In the trial, 135 patients from sites in 12 countries were randomized 1:1:1 between January 2013 and March 2015 to receive oral telotristat ethyl at 250 mg (n = 45) or 500 mg (n = 45) or placebo (n = 45) 3 times daily during a 12-week double-blind treatment period. Patients had well-differentiated metastatic neuroendocrine tumors and a documented history of carcinoid syndrome, were experiencing an average of at least 4 bowel movements per day, and were receiving stable-dose somatostatin analog treatment for at least 3 months prior to enrollment. Patients remained on baseline stable-dose somatostatin analog therapy for the 12-week period. The primary endpoint was change from baseline in the frequency of bowel movements.

Overall, 44% of patients were receiving above-label doses of stable-dose somatostatin analogs, and approximately 57% had urinary 5-HIAA levels above the upper limit of normal. Across treatment groups, the mean daily frequency of bowel movements ranged from 5.2 to 6.1 per day, and mean urinary 5-HIAA levels ranged from 81.0 to 92.6 mg/24 h.

Frequency of Bowel Movements

At week 12, reductions in the mean frequency of bowel movements per day were –0.9 with placebo, –1.7 with telotristat ethyl at 250 mg, and –2.1 with telotristat ethyl at 500 mg. Compared with placebo, the estimated difference in bowel movement frequency averaged over 12 weeks was –0.81 per day with telotristat ethyl at 250 mg (P < .001) and –0.69 per day with telotristat ethyl at 500 mg (P < .001).

Response—defined as a reduction in the frequency of bowel movements ≥ 30% from baseline for ≥ 50% of the 12-week period—was observed in 20% of the placebo group, 44% of the 250-mg telotristat ethyl group (odds ratio = 3.49, 95% confidence interval [CI] = 1.33–9.16), and 42% of the 500-mg telotristat ethyl group (odds ratio = 3.11, 95% CI = 1.20–8.10).

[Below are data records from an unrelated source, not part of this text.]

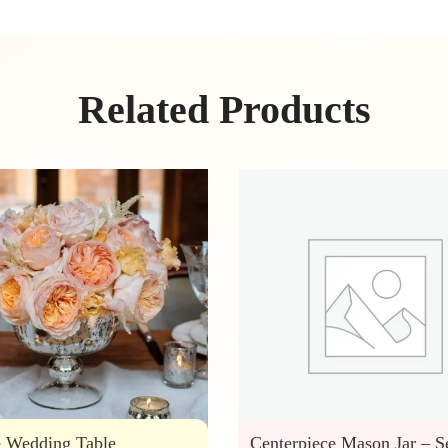
Related Products
e Wedding Table
Centerpiece Mason Jar – S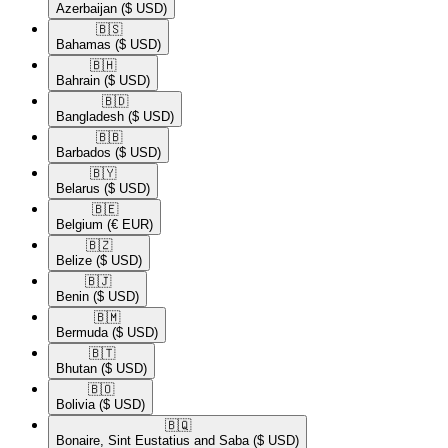
Azerbaijan
($ USD)
🇧🇸​
Bahamas
($ USD)
🇧🇭​
Bahrain
($ USD)
🇧🇩​
Bangladesh
($ USD)
🇧🇧​
Barbados
($ USD)
🇧🇾​
Belarus
($ USD)
🇧🇪​
Belgium
(€ EUR)
🇧🇿​
Belize
($ USD)
🇧🇯​
Benin
($ USD)
🇧🇲​
Bermuda
($ USD)
🇧🇹​
Bhutan
($ USD)
🇧🇴​
Bolivia
($ USD)
🇧🇶​
Bonaire, Sint Eustatius and Saba
($ USD)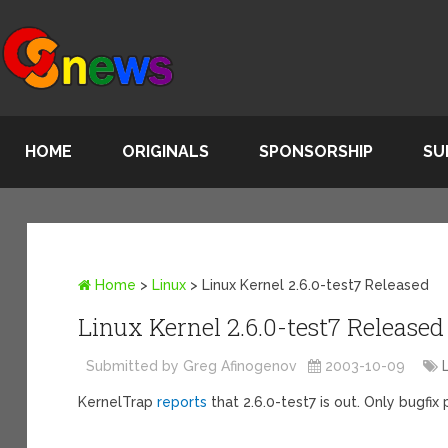
HOME
ORIGINALS
SPONSORSHIP
SU
Home
>
Linux
>
Linux Kernel 2.6.0-test7 Released
Linux Kernel 2.6.0-test7 Released
Submitted by Greg Afinogenov
2003-10-09
KernelTrap
reports
that 2.6.0-test7 is out. Only bugfi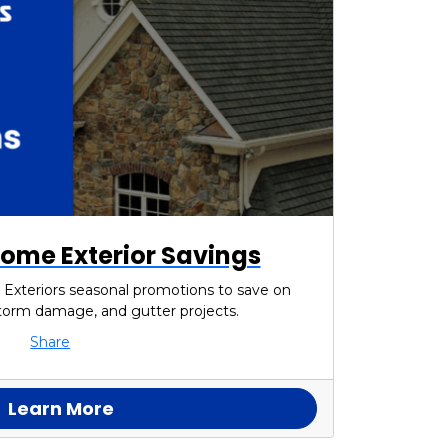
ome Exterior Savings
 Exteriors seasonal promotions to save on
 storm damage, and gutter projects.
Share
Learn More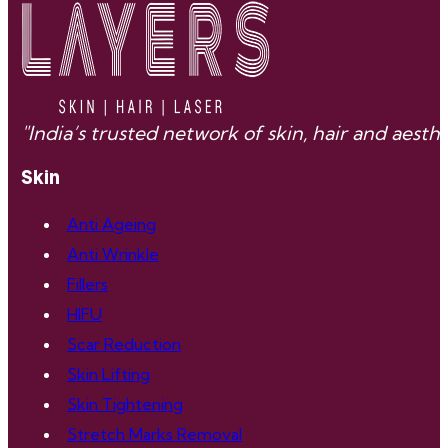
"India’s trusted network of skin, hair and aes
Skin
Anti Ageing
Anti Wrinkle
Fillers
HIFU
Scar Reduction
Skin Lifting
Skin Tightening
Stretch Marks Removal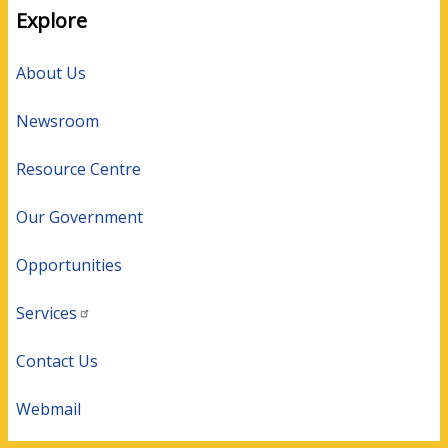
Explore
About Us
Newsroom
Resource Centre
Our Government
Opportunities
Services
Contact Us
Webmail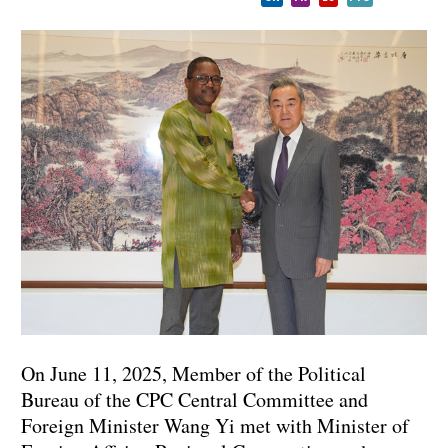
On June 11, 2025, Member of the Political
Bureau of the CPC Central Committee and
Foreign Minister Wang Yi met with Minister of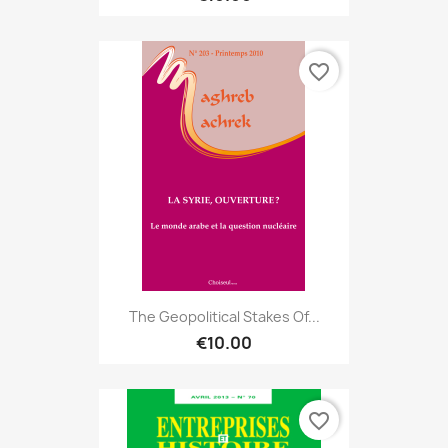
favorite_border
The Geopolitical Stakes Of...
€10.00
favorite_border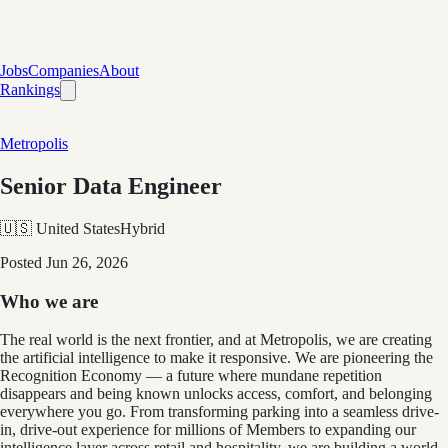
Jobs
Companies
About
Rankings
Metropolis
Senior Data Engineer
🇺🇸 United States
Hybrid
Posted
Jun 26, 2026
Who we are
The real world is the next frontier, and at Metropolis, we are creating
the artificial intelligence to make it responsive. We are pioneering the
Recognition Economy — a future where mundane repetition
disappears and being known unlocks access, comfort, and belonging
everywhere you go. From transforming parking into a seamless drive-
in, drive-out experience for millions of Members to expanding our
intelligence layer across retail and hospitality, we are building a world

Mean urinary 5-HIAA levels decreased by 40.1 mg/24 h (P < .001) and 57.7 mg/24 hours (P < .001) in the 250-mg and 500-mg telotristat ethyl groups vs a mean increase of 11.5 mg/24 h in the placebo group. In a post hoc analysis, a ≥ 30% reduction occurred in 78% and 87% vs 10% of patients, respectively.

Adverse Events

Nausea occurred in 31.1% of the 500-mg telotristat ethyl group, 13.3% of the 250-mg group, and 11.1% of the placebo group. Abdominal pain occurred in 22.2%, 11.1%, and 17.8%, respectively. Gamma-glutamyl transferase levels were elevated in 8.9%, 8.9%, and 0%, and alanine transaminase levels increased in 6.7%, 2.2%, and 0%. Depression-related adverse events occurred in 15.6%, 6.7%, and 6.7%. Treatment was discontinued due to adverse events in 6.7%, 6.7%, and 13.3%.

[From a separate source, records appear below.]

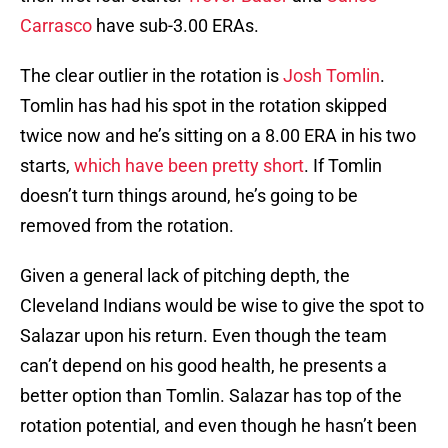
Carrasco
have sub-3.00 ERAs.
The clear outlier in the rotation is
Josh Tomlin
.
Tomlin has had his spot in the rotation skipped
twice now and he’s sitting on a 8.00 ERA in his two
starts,
which have been pretty short
. If Tomlin
doesn’t turn things around, he’s going to be
removed from the rotation.
Given a general lack of pitching depth, the
Cleveland Indians would be wise to give the spot to
Salazar upon his return. Even though the team
can’t depend on his good health, he presents a
better option than Tomlin. Salazar has top of the
rotation potential, and even though he hasn’t been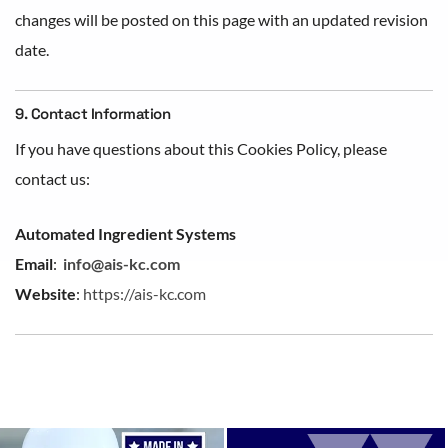
changes will be posted on this page with an updated revision
date.
9. Contact Information
If you have questions about this Cookies Policy, please
contact us:
Automated Ingredient Systems
Email
:
info@ais-kc.com
Website
:
https://ais-kc.com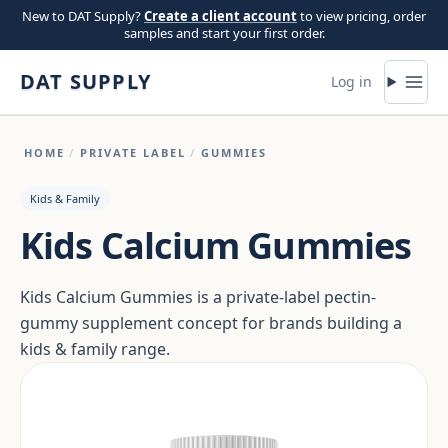
Skip to content
New to DAT Supply?
Create a client account
to view pricing, order
samples and start your first order.
DAT SUPPLY
Log in
HOME
/
PRIVATE LABEL
/
GUMMIES
Kids & Family
Kids Calcium Gummies
Kids Calcium Gummies is a private-label pectin-
gummy supplement concept for brands building a
kids & family range.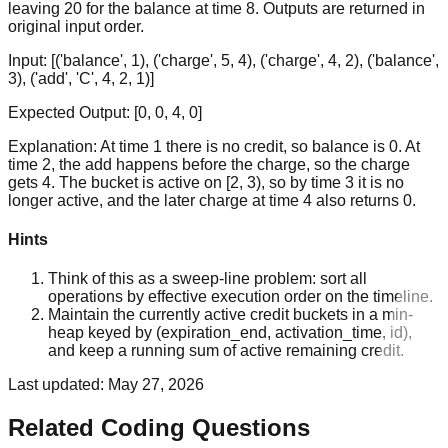
leaving 20 for the balance at time 8. Outputs are returned in
original input order.
Input:
[('balance', 1), ('charge', 5, 4), ('charge', 4, 2), ('balance',
3), ('add', 'C', 4, 2, 1)]
Expected Output:
[0, 0, 4, 0]
Explanation:
At time 1 there is no credit, so balance is 0. At
time 2, the add happens before the charge, so the charge
gets 4. The bucket is active on [2, 3), so by time 3 it is no
longer active, and the later charge at time 4 also returns 0.
Hints
Think of this as a sweep-line problem: sort all
operations by effective execution order on the timeline.
Maintain the currently active credit buckets in a min-
heap keyed by (expiration_end, activation_time, id),
and keep a running sum of active remaining credit.
Last updated:
May 27, 2026
Related Coding Questions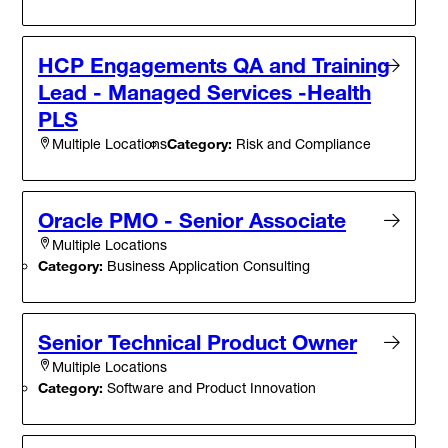
HCP Engagements QA and Training
Lead - Managed Services -Health
PLS
Category:
Risk and Compliance
Multiple Locations
Oracle PMO - Senior Associate
Multiple Locations
Category:
Business Application Consulting
Senior Technical Product Owner
Multiple Locations
Category:
Software and Product Innovation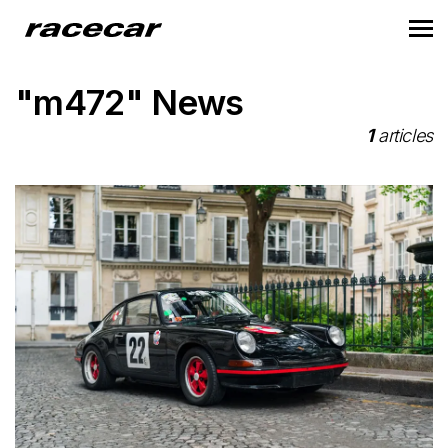
"m472" News
1
articles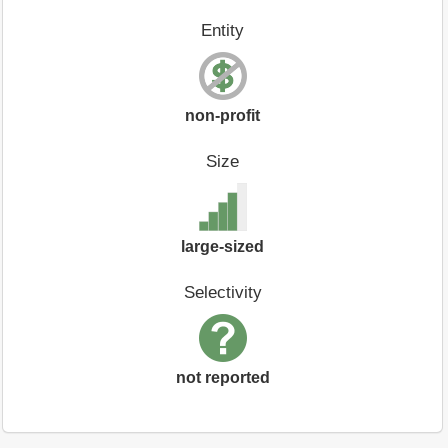
Entity
non-profit
Size
large-sized
Selectivity
not reported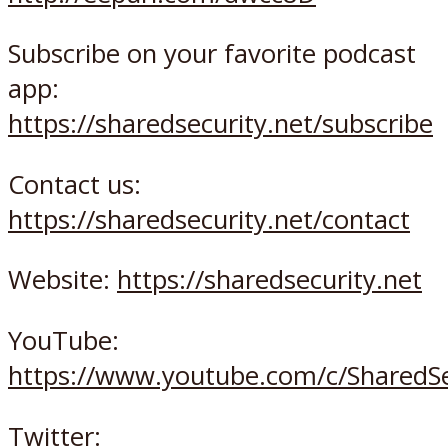
Subscribe on your favorite podcast
app:
https://sharedsecurity.net/subscribe
Contact us:
https://sharedsecurity.net/contact
Website:
https://sharedsecurity.net
YouTube:
https://www.youtube.com/c/SharedSe
Twitter:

Over the treatment period, average diarrhea subscale scores on the European Organisation for Research and Treatment of Cancer (EORTC) Quality-of-Life Questionnaire–Core 30 (QLQ-C30) improved by 19.2 points (P = .039) and 21.6 points (P = .051) on a 0-to-100 scale in the 250-mg and 500-mg telotristat ethyl groups vs 8.5 points in the placebo group. No significant differences among groups were observed in the nausea and vomiting subscale or in the global health status subscale. Some evidence of improved overall quality of life in responders vs nonresponders was reported in all groups.

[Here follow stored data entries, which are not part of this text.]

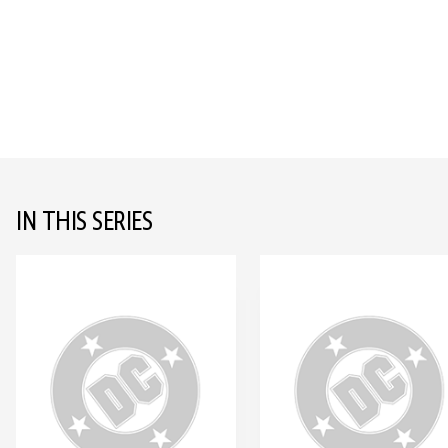
IN THIS SERIES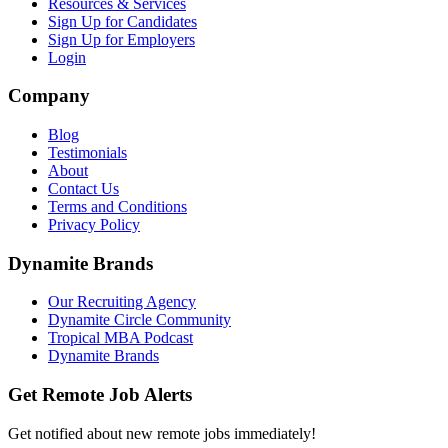
Resources & Services
Sign Up for Candidates
Sign Up for Employers
Login
Company
Blog
Testimonials
About
Contact Us
Terms and Conditions
Privacy Policy
Dynamite Brands
Our Recruiting Agency
Dynamite Circle Community
Tropical MBA Podcast
Dynamite Brands
Get Remote Job Alerts
Get notified about new remote jobs immediately!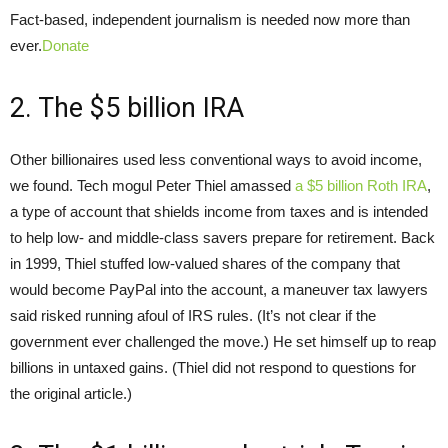
Fact-based, independent journalism is needed now more than
ever.
Donate
2. The $5 billion IRA
Other billionaires used less conventional ways to avoid income,
we found. Tech mogul Peter Thiel amassed
a $5 billion Roth IRA
,
a type of account that shields income from taxes and is intended
to help low- and middle-class savers prepare for retirement. Back
in 1999, Thiel stuffed low-valued shares of the company that
would become PayPal into the account, a maneuver tax lawyers
said risked running afoul of IRS rules. (It’s not clear if the
government ever challenged the move.) He set himself up to reap
billions in untaxed gains. (Thiel did not respond to questions for
the original article.)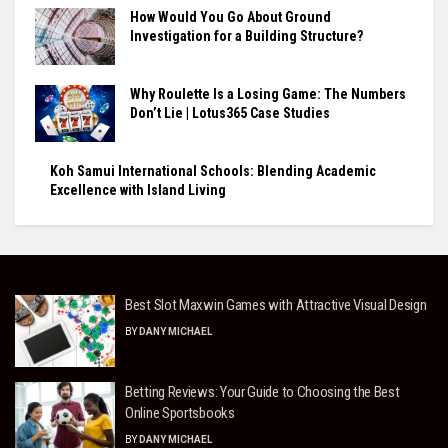
How Would You Go About Ground
Investigation for a Building Structure?
Why Roulette Is a Losing Game: The Numbers
Don’t Lie | Lotus365 Case Studies
Koh Samui International Schools: Blending Academic
Excellence with Island Living
Best Slot Maxwin Games with Attractive Visual Design
BY
DANY MICHAEL
Betting Reviews: Your Guide to Choosing the Best
Online Sportsbooks
BY
DANY MICHAEL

In an open-label extension, 115 patients received telotristat ethyl at 500 mg. Mean treatment exposure was 26.7 weeks. Reduction in the frequency of bowel movements was consistent with that in the double-blind treatment period, and no new safety signals were observed.

The investigators concluded: “Among patients with carcinoid syndrome not adequately controlled by stable-dose somatostatin analogs, treatment with telotristat ethyl was generally safe and well tolerated and resulted in significant reductions in [bowel movement] frequency and [urinary] 5-HIAA.” ■

Disclosure: The study was funded by Lexicon Pharmaceuticals Inc. For full disclosures of the study authors, visit jco.ascopubs.org.

Reference

1. Kulke MH, Hörsch D, Caplin ME, et al: Telotristat ethyl, a tryptophan hydroxylase inhibitor for the treatment of carcinoid syndrome. J Clin Oncol 35:14-23, 2017.